The proposed line would stretch between the Mueller development in East Austin and Downtown.
Jim Skaggs says that plan concerns him for two reasons: it serves a fragment of Austin’s population and it doesn’t reach areas where he says mass transit is needed most.
"You are subsidizing people who are not low income – who have alternatives – at the expense of those who have no alternatives and depend on public transit in their daily lives," Skaggs said.
Austin City Council is just beginning to discuss the latest proposal. Austin Deputy Chief Financial Officer Greg Canally explained the cost of urban rail after the initial price tag.
"We estimate that cost would be about $16 million per year to operate,” Canally said. “That would grow over time, as most O&M (operation and maintenance) costs do."
If urban rail was packed to capacity each day with an estimated 7,000 riders, the city would have to charge each rider about $6.25 per day to break even.
Skaggs said that’s a lofty goal, comparing it to Capital Metro’s commuter rail returns.
"They promised 20 percent return from the fare box,” Skaggs said. “Today, it's less than five and there is no projection whatsoever to get it to 20 percent."

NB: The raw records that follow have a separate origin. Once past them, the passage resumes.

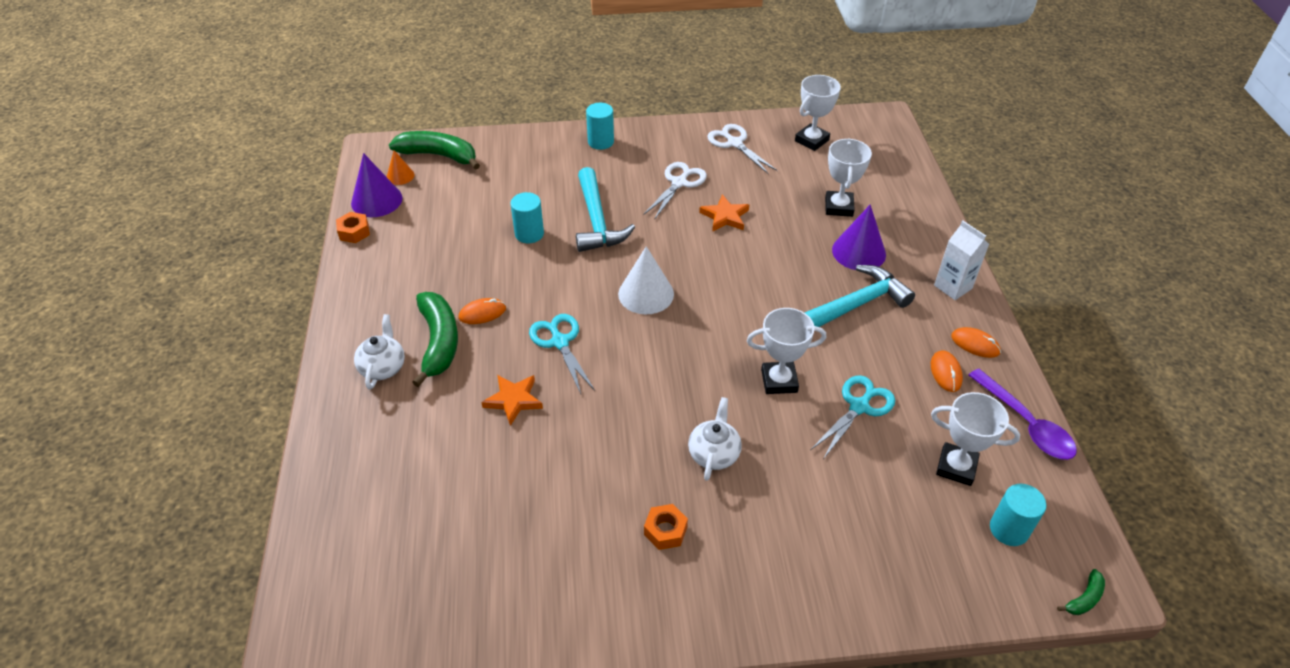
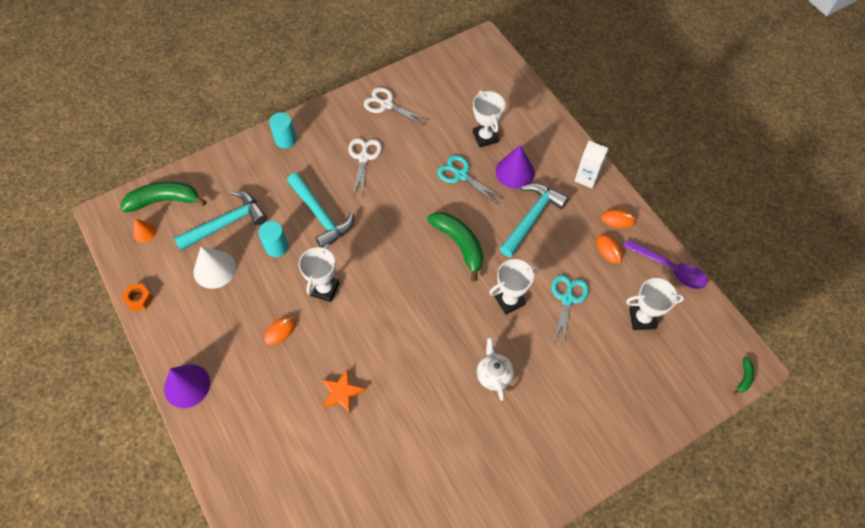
camera: 25 degrees left, 15 degrees up
(376, 200) = (139, 263): purple cone -> purple cone (187, 385)
(383, 367) = (233, 407): white teapot -> none
(438, 342) = (262, 369): green banana -> green banana (459, 244)
(489, 195) = (226, 223): none -> turquoise hammer
(560, 342) = (348, 331): turquoise scissors -> turquoise scissors (461, 175)
(646, 294) = (388, 266): white cone -> white cone (214, 269)
(665, 531) = (490, 445): orange nut -> none
(725, 216) = (411, 176): orange star -> none
(811, 140) = (440, 82): white trophy -> white trophy (325, 289)
(1009, 529) = (688, 350): turquoise cylinder -> none

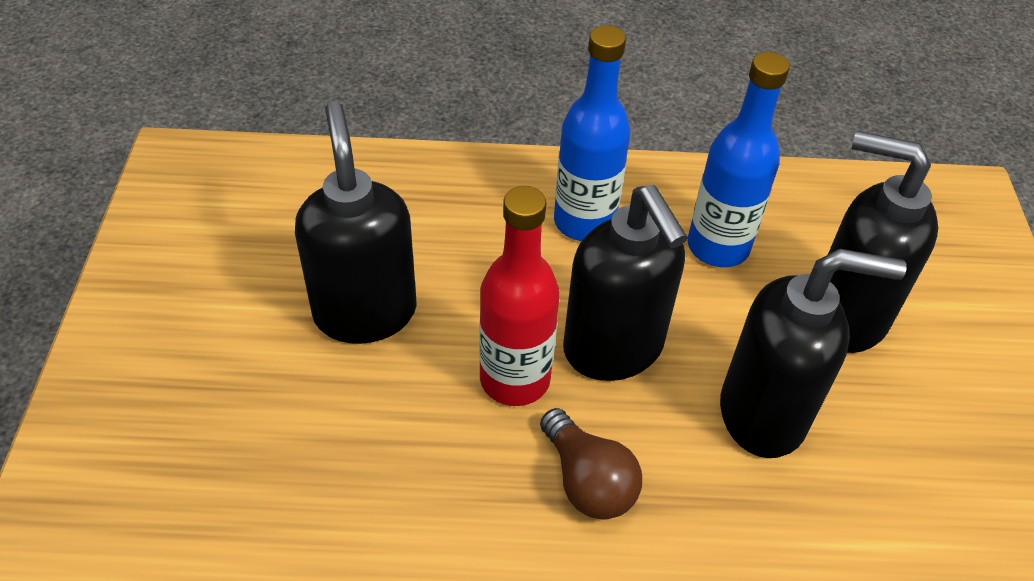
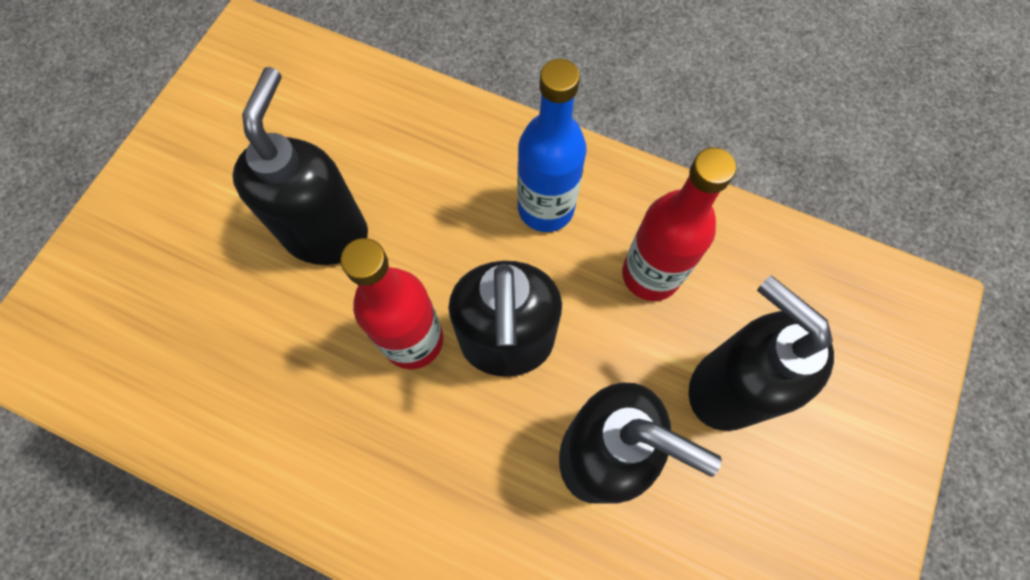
camera: 25 degrees right, 20 degrees up
(587, 481) = (425, 455): brown light bulb -> none
(718, 247) = (650, 274): blue bottle -> red bottle

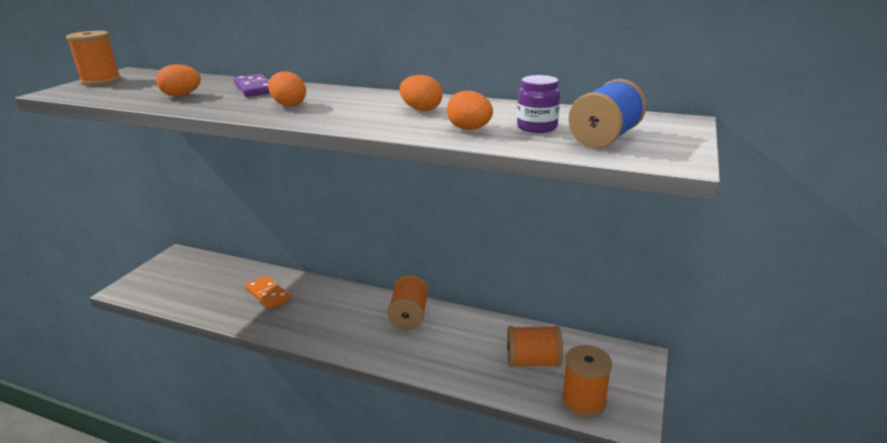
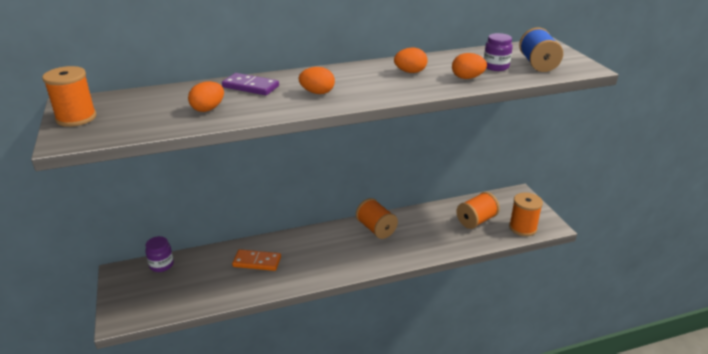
camera: 40 degrees left, 5 degrees up
(206, 262) = (161, 265): none -> purple jar

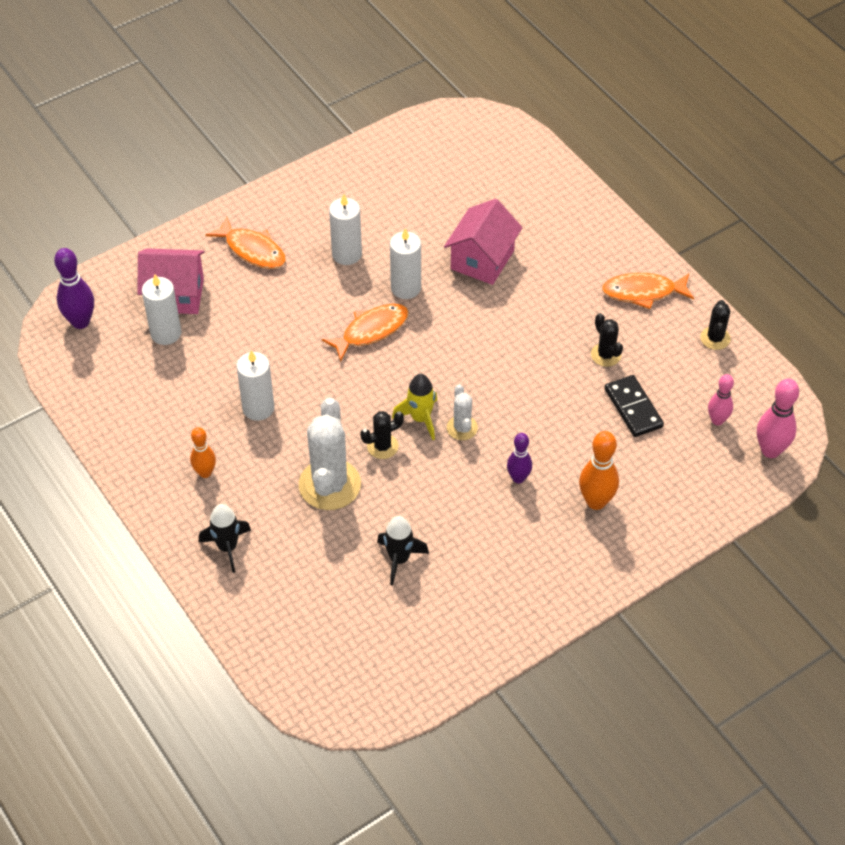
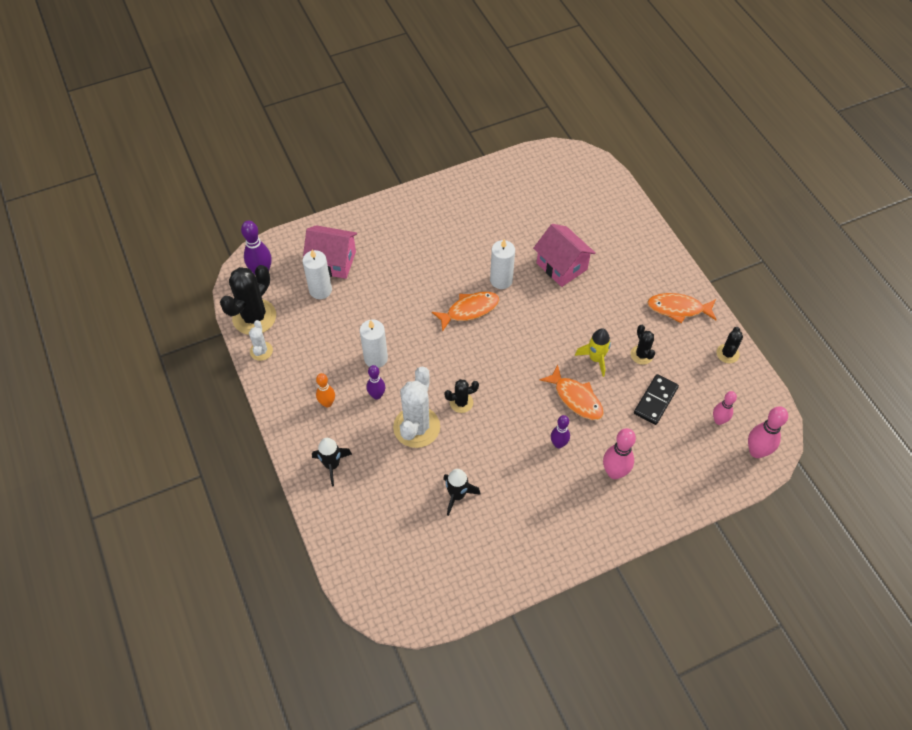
camera: 10 degrees right, 5 degrees up
(83, 379) = (254, 317): none -> black cactus
(252, 250) = (395, 235): orange fish -> orange fish (576, 398)
(269, 453) = (377, 395): none -> purple bowling pin
(347, 254) = (462, 248): white candle -> none
(420, 418) = (493, 385): yellow rocket -> yellow rocket (595, 359)
(462, 428) = (523, 397): white cactus -> white cactus (261, 351)
(482, 260) = (561, 266): pink house -> pink house turned 75 degrees counterclockwise
(596, 502) = (614, 472): orange bowling pin -> pink bowling pin
(633, 408) = (655, 400): black domino -> black domino turned 45 degrees clockwise

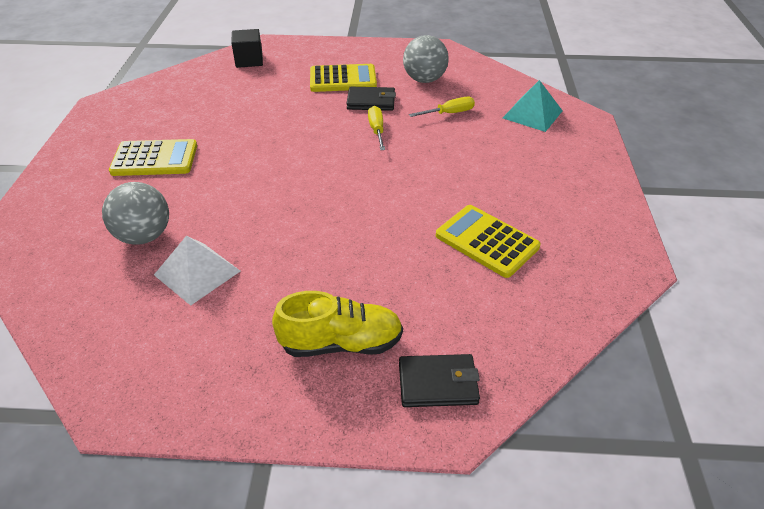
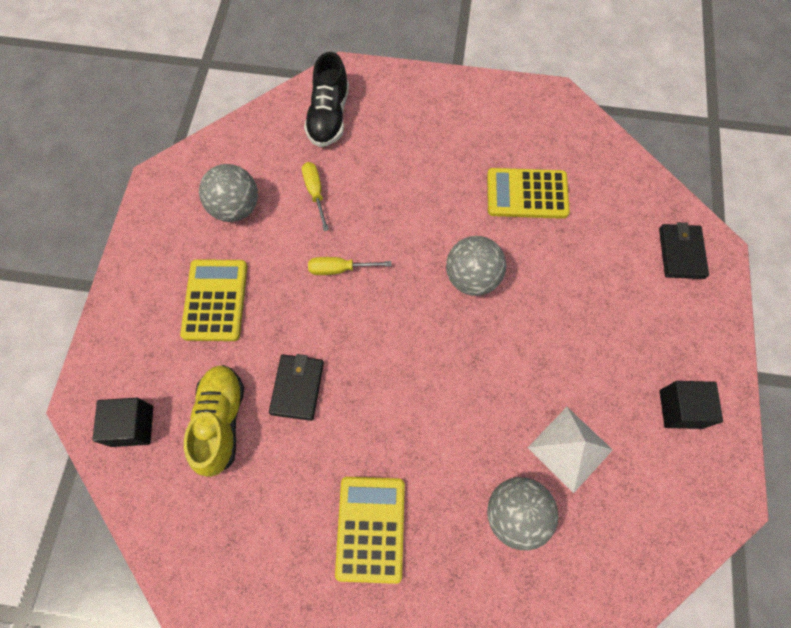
camera: 85 degrees left, 25 degrees up
(227, 368) = (680, 409): none -> black cube
(341, 343) = (648, 319): yellow shoe -> yellow shoe (221, 421)
(371, 101) = (276, 270): black wallet -> black wallet (297, 387)
(378, 204) = (472, 278): none -> grey ball
(487, 241) = (527, 194): yellow calculator -> yellow calculator turned 45 degrees clockwise
(532, 114) = (329, 116): turquoise pyramid -> black shoe

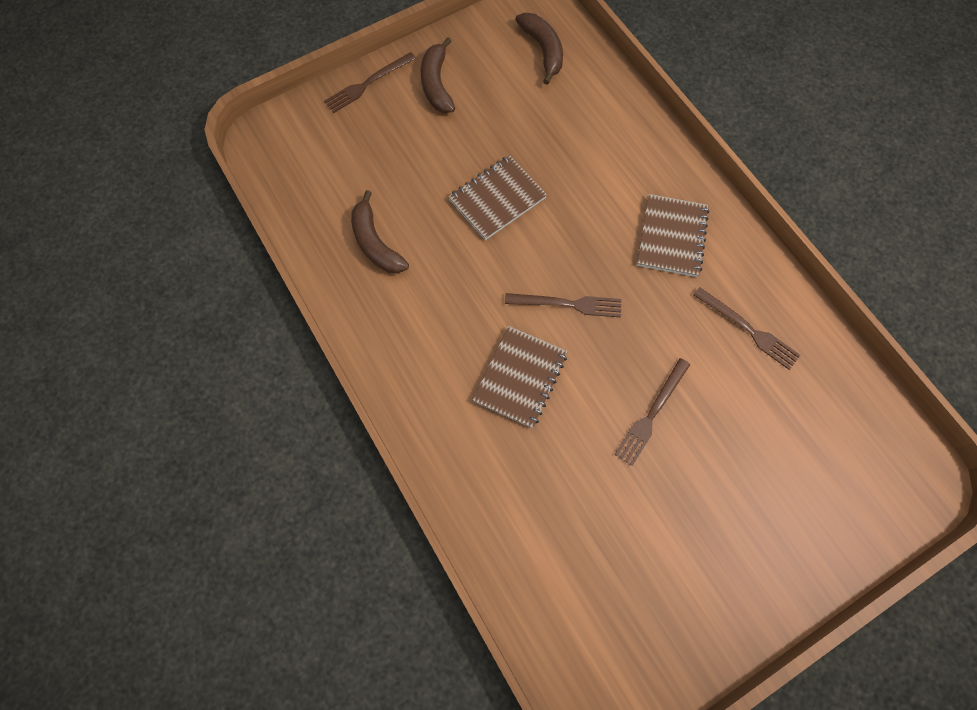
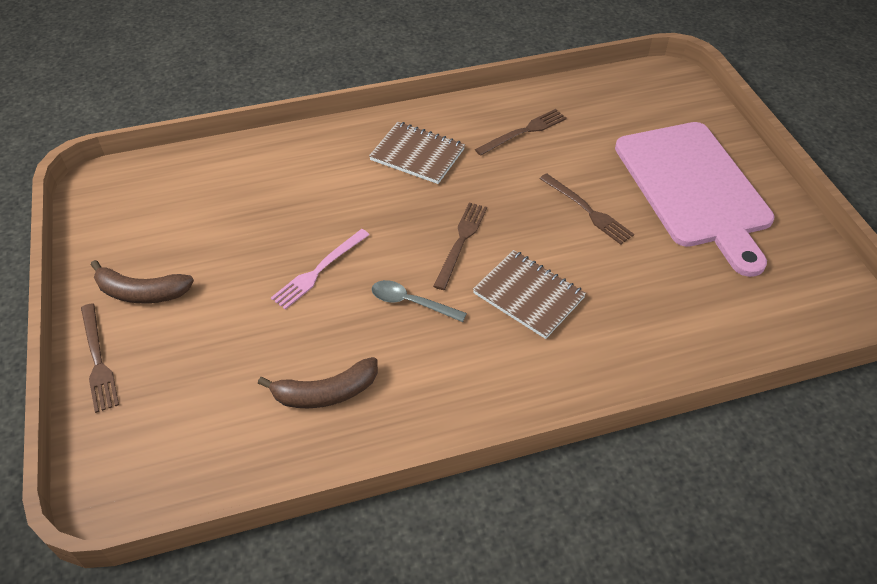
camera: 75 degrees left, 20 degrees down
(483, 280) = (411, 302): none -> grey spoon
(497, 199) = (319, 270): brown notebook -> pink fork
(543, 50) = (156, 194): brown banana -> none
(728, 525) = (694, 188): none -> pink cutting board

Another opponent to the rail is Richard Shultz. He says city officials should focus on doing more with the system already in place.
Shultz first pitched his Cellular Mass Transit plan in 2008. Shuttles would connect neighborhoods to transit centers, where riders would catch larger express buses.
"Buses can have just as much capacity as the train can at one-tenth the cost," Shultz said.
Urban rail could ultimately be in the hands of voters this fall, but council members need to first agree whether the proposal is ready for public consideration.
Austin City Council will discuss urban rail more at a work session next Tuesday.
If the proposal is approved, the first cars wouldn't hit the tracks until 2021.